He stated that the signaling effect inherent herein with regard to ideal rate of exchange must not be ignored. He urged the CBN to move towards a target band for the movement of the rate exchange as a way out of the deleterious current free fall of the naira. Chizea disclosed these in a statement yesterday while responding to the monetary policy rate increase by the Monetary Police Committee (MPC).

 

He said: “The key decisions of the Committee are; an unusual hike in the base rate by four hundred basis points, an increase in Cash Reserve Ratio from 32.5 per cent to 45 per cent and Liquidity Ratio, which was retained at 30 per cent. “The Monetary Policy Rate (MPR) for the avoidance of doubt is the rate the CBN lends to banks as it discharges its lender of last resort obligations while the Cash Reserve Ratio is the prudential deposits, which banks are obliged to keep with the Central Bank and the Liquidity Ratio is the liquid assets which the banks must maintain. “It is in order to observe that these measures were taken to better manage and align the excess liquidity in the economy to facilitate a reduction in the headline inflation in the country estimated at 29.90 per cent in January, 2024 rising from 28.92% in December while food inflation is estimated at an unsustainable rate of 33.9 per cent.”

= = = = = = =

Problems to solve:
1. In the records, turn the lines starting at the one containing "family: Eriocaulaceae" and ending at the one containing "collector number: 13177" into a JSON list of strings, with one string per line and no blank lines.
2. Extend the passage on the Central Bank of Nigeria's policy rate decisions, picking up after its final sentence.
The passage on monetary policy and the records have nothing to do with each other.

= = = = = = =

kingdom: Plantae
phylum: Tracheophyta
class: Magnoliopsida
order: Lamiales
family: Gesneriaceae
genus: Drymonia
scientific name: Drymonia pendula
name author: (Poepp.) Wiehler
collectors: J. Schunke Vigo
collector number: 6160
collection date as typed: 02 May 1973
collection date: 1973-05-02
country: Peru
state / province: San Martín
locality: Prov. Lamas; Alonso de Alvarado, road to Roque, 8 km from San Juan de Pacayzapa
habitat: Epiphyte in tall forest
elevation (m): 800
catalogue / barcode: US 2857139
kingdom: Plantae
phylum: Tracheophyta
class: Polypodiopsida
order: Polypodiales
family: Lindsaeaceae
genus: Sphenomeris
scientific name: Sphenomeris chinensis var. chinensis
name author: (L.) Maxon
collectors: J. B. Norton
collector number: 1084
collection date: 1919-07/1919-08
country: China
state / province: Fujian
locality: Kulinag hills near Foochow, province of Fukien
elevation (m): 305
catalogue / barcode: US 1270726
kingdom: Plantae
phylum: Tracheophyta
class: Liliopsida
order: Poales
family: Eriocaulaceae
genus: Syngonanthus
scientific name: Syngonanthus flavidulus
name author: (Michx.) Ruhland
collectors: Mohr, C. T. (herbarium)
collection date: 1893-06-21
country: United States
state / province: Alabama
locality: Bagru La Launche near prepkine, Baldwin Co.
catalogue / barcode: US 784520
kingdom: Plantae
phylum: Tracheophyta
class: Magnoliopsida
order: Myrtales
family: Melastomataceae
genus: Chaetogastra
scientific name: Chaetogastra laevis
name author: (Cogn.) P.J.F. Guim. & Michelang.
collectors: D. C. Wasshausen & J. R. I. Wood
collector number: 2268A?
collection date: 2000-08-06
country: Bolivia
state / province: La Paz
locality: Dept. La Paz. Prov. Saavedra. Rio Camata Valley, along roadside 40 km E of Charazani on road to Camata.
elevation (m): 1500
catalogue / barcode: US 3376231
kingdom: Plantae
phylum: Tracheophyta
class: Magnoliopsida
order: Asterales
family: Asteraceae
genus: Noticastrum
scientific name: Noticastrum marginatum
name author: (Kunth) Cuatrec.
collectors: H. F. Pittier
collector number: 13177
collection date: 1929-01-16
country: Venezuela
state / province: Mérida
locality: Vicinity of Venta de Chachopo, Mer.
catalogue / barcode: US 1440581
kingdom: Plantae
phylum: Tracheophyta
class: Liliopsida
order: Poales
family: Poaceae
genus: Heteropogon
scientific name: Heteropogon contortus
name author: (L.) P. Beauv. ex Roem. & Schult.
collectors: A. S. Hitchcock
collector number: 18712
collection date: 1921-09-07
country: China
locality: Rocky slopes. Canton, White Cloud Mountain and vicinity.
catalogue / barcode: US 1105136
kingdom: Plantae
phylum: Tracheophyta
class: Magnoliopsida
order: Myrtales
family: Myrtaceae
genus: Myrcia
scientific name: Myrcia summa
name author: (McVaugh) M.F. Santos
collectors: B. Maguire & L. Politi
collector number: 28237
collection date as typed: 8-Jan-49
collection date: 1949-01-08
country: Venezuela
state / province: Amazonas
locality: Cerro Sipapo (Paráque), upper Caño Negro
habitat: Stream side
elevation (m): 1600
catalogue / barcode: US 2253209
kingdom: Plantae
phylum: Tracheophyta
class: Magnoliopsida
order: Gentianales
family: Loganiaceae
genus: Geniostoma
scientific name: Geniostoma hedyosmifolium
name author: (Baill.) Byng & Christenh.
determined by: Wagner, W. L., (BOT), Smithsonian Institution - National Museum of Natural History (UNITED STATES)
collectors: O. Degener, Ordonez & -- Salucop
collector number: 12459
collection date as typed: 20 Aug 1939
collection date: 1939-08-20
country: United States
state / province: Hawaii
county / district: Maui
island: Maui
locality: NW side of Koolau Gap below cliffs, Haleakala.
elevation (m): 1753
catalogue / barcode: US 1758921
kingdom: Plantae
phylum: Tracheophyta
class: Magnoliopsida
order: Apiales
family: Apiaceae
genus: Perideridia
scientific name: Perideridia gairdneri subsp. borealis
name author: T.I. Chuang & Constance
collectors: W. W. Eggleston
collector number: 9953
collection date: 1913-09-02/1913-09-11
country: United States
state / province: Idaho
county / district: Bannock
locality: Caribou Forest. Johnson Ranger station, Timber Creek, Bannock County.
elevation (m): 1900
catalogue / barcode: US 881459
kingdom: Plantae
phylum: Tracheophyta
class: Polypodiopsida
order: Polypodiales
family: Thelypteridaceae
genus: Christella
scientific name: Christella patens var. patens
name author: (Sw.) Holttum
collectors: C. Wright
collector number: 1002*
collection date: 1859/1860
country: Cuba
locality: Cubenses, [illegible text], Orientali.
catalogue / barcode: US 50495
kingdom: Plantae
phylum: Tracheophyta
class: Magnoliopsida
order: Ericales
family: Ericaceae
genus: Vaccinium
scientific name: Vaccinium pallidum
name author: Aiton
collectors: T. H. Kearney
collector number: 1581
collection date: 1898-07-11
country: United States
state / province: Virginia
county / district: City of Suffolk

= = = = = = =

Answers for the tasks:
1.
[
  "family: Eriocaulaceae",
  "genus: Syngonanthus",
  "scientific name: Syngonanthus flavidulus",
  "name author: (Michx.) Ruhland",
  "collectors: Mohr, C. T. (herbarium)",
  "collection date: 1893-06-21",
  "country: United States",
  "state / province: Alabama",
  "locality: Bagru La Launche near prepkine, Baldwin Co.",
  "catalogue / barcode: US 784520",
  "kingdom: Plantae",
  "phylum: Tracheophyta",
  "class: Magnoliopsida",
  "order: Myrtales",
  "family: Melastomataceae",
  "genus: Chaetogastra",
  "scientific name: Chaetogastra laevis",
  "name author: (Cogn.) P.J.F. Guim. & Michelang.",
  "collectors: D. C. Wasshausen & J. R. I. Wood",
  "collector number: 2268A?",
  "collection date: 2000-08-06",
  "country: Bolivia",
  "state / province: La Paz",
  "locality: Dept. La Paz. Prov. Saavedra. Rio Camata Valley, along roadside 40 km E of Charazani on road to Camata.",
  "elevation (m): 1500",
  "catalogue / barcode: US 3376231",
  "kingdom: Plantae",
  "phylum: Tracheophyta",
  "class: Magnoliopsida",
  "order: Asterales",
  "family: Asteraceae",
  "genus: Noticastrum",
  "scientific name: Noticastrum marginatum",
  "name author: (Kunth) Cuatrec.",
  "collectors: H. F. Pittier",
  "collector number: 13177"
]

2.
The ex-banker said that a high inflationary environment was inimical and damaging to the growth prospects of any economy He noted that the growth in the Gross Domestic Product (GDP) for the last quarter of 2023 has been estimated at 3.46 per cent rising from 2.54 per cent in the third quarter. He said with this rate of growth in excess of estimated annual population growth rate of about 2.5 per cent; there should have been development within the economy contrary to the prevalent experience. He opined that this index flies in the face of felt experiential conditions in the economy today, that one is left scratching his head wondering how the growth came about. According to him, relative high rates of inflation in any economy besides making the economy uncompetitive, punishes the poor and mostly in come earners who do not have the facility to pass on such price increases.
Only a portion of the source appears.